Required work ->
- A) Print the portion of the passage on provider directories starting with "- Fines and" and going on through "the ACA exchanges.".
- B) In the passage on provider directories, why does adding directory requests lead to provider abrasion? Answer in one to three sentences.
- C) Pick up the passage on provider directories after its final sentence and extend it.

Selected extract ->
* * * * * * *
By Priya Sabharwal, HGS Practice Leader, Network Operations; and Priyankar Bhattacharya, Senior Manager, Business Excellence
The nearly 8.8 million Americans who purchased healthcare coverage during the latest ACA enrollment season—along with the tens of millions who got coverage through other means—will be using their insurer’s network directories to find a provider.
Unfortunately, many of those members are in for a shock. Some will have selected doctors listed as accepting new patients but who are not. Others will find that their preferred doctors have retired or moved. Some will visit offices that were listed as in-network, but are not.
The number of inaccuracies found in many insurer’s provider directories are significant. A recent HHS survey uncovered errors in half of the listings in Medicare plans. States agencies have also uncovered widespread errors.
Inaccurate or poorly managed provider directories present significant challenges for health plans, including:
- Dissatisfied members. Poor directories are more than just a hassle. They are critical barriers to care and the cause of unexpected medical costs.
- Provider abrasion. Multiple departments of the typical health plan are already in regular—perhaps excessive—contact with providers’ offices for myriad data requests. Add provider directory requests to those, and you’ve got an acute case of abrasion.
- Fines and penalties. The consequences for poor provider data management fall entirely on health plans in the form of stiff financial federal and state penalties and member lawsuits. For example, in 2016, CMS regulations permitted the agency to fine health plans up to $25,000 per Medicare beneficiary for errors in Medicare Advantage plan directories and up to $100 per beneficiary for mistakes in plans sold on the ACA exchanges.
How does poor provider data management affect health system entry points?
* * * * * * *
Extracted data ->

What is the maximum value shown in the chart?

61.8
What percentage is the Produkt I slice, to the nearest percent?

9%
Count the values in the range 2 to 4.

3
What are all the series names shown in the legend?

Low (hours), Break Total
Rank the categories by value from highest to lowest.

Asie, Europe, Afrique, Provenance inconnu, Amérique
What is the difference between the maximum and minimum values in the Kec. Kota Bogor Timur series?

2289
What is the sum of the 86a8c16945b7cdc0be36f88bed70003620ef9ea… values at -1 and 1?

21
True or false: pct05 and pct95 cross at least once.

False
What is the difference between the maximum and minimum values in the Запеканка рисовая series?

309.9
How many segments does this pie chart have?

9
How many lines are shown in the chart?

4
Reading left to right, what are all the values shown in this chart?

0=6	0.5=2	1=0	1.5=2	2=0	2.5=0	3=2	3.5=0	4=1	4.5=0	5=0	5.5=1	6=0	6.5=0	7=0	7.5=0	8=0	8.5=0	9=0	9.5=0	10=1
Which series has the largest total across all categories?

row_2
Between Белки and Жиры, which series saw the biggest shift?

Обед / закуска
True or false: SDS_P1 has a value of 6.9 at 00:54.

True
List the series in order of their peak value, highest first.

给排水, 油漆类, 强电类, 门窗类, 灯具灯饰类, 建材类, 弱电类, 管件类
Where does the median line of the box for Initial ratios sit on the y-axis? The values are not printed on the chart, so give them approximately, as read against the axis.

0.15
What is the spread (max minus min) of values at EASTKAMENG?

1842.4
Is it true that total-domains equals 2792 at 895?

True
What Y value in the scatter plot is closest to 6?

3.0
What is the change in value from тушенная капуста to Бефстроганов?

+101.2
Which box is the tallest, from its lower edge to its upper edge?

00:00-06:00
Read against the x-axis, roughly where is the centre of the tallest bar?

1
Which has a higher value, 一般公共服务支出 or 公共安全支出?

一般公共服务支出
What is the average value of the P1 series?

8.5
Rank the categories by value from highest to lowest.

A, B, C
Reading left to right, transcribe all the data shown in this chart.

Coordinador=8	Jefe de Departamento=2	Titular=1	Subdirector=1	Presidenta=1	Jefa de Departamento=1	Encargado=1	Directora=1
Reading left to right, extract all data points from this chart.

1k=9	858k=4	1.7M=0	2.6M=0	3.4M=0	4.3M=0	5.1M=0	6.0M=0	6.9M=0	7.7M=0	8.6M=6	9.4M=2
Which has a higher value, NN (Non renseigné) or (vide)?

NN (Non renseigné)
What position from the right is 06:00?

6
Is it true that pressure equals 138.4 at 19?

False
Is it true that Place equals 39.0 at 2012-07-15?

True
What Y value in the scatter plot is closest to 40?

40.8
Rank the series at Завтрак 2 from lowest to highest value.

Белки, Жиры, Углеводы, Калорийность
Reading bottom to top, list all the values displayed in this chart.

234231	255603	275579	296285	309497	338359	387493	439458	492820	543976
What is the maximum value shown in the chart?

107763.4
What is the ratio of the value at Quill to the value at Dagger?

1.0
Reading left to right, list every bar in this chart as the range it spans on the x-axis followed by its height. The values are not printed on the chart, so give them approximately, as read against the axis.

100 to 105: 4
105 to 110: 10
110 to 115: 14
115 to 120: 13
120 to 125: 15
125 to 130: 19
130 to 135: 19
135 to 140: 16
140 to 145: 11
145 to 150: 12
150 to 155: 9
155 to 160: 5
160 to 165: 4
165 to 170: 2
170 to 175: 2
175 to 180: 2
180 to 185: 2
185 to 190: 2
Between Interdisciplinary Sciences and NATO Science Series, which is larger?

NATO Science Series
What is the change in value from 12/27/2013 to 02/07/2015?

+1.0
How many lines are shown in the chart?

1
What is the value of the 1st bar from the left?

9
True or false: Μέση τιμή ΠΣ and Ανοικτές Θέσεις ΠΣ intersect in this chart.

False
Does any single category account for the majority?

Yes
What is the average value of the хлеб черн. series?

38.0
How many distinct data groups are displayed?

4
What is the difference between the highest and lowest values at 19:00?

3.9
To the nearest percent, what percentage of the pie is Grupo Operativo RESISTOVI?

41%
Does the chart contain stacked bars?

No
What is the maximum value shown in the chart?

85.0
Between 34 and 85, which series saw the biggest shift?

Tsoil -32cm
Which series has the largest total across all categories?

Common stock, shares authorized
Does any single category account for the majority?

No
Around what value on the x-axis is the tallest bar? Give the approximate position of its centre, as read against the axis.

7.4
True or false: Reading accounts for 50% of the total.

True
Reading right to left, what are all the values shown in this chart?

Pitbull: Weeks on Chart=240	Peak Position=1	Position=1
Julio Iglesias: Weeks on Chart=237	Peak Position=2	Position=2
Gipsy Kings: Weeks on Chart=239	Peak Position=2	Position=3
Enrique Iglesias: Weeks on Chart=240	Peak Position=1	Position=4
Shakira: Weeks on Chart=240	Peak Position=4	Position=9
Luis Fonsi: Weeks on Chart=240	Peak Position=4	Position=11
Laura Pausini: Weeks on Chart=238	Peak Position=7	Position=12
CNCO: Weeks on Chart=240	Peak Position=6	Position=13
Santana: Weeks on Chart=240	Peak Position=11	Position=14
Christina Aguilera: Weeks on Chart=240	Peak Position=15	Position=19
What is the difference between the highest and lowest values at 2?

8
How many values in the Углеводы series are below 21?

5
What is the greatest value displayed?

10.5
* * * * * * *
Responses per task ->
- A)
- Fines and penalties. The consequences for poor provider data management fall entirely on health plans in the form of stiff financial federal and state penalties and member lawsuits. For example, in 2016, CMS regulations permitted the agency to fine health plans up to $25,000 per Medicare beneficiary for errors in Medicare Advantage plan directories and up to $100 per beneficiary for mistakes in plans sold on the ACA exchanges.

- B) Multiple departments of the typical health plan are already in regular, perhaps excessive, contact with providers' offices for many data requests. Adding provider directory requests on top of those produces an acute case of abrasion.

- C)
- Access centers
- Poor provider data management hinders effective patient-provider matching, patient satisfaction, and demand conversion through call center.
- Health system websites
- If a health system’s website does not contain robust, accurate provider information or reflect provider availability, online consumers may return to search engines for information and end up seeking care elsewhere.
- Provider referrals
- A lack of complete and reliable provider data about specialists leads to misdirected referrals and acts as a barrier to patient retention within networks.
What can hospitals and health systems do to build a provider data management foundation?
- Establish a centralized provider directory.
- Create a provider engagement program.
- Develop a provider data governance strategy.
- Make provider data accessible to key stakeholders.
- Implement an analytics solution for provider network insights.
How BPOs Can Help
A mix of technology, automation, and business process outsourcing offers health plans an enduring and cost-effective solution to the provider data management problem. BPO organizations can bring strategic thinking and innovation to provider engagement data management, enabling health plans to compete more effectively under current (and ever-changing) market conditions. Here’s how:
Your BPO partner will begin by identifying the scope of the challenge and the health plan’s needs, which for the purposes of provider engagement would include:
- Ensuring accurate provider and directory information to support compliance initiatives
- Enabling differentiated client and customer network selection and new reimbursement capabilities
- Validating and maintaining accurate provider demographic data
An experienced BPO partner will examine all the options to determine the best course of action. This may mean eliminating or revising a process (or parts of it) rather than simply applying technology to make an inefficient process more efficient. Understanding the goal, and then selecting the best method(s) to accomplish it, is at the root of an outstanding BPO partner relationship.
For example, deploying a provider database management system (PDMS) built by the BPO partner would capture relational elements of provider demographic data, ensuring that each element is accurately reported back, per compliance and regulatory requirements.
Another overarching reason to partner with a BPO organization is to quickly acquire knowledge and/or skillsets that do not currently reside within the payer organization. Rather than expending time and resources to get internal personnel up to speed, or going through a drawn-out hiring process, a good BPO organization can bring that knowledge or those skills to an organization immediately with limited lead time. This helps the payer meet current and long-term goals in a way that improves operations and customer satisfaction.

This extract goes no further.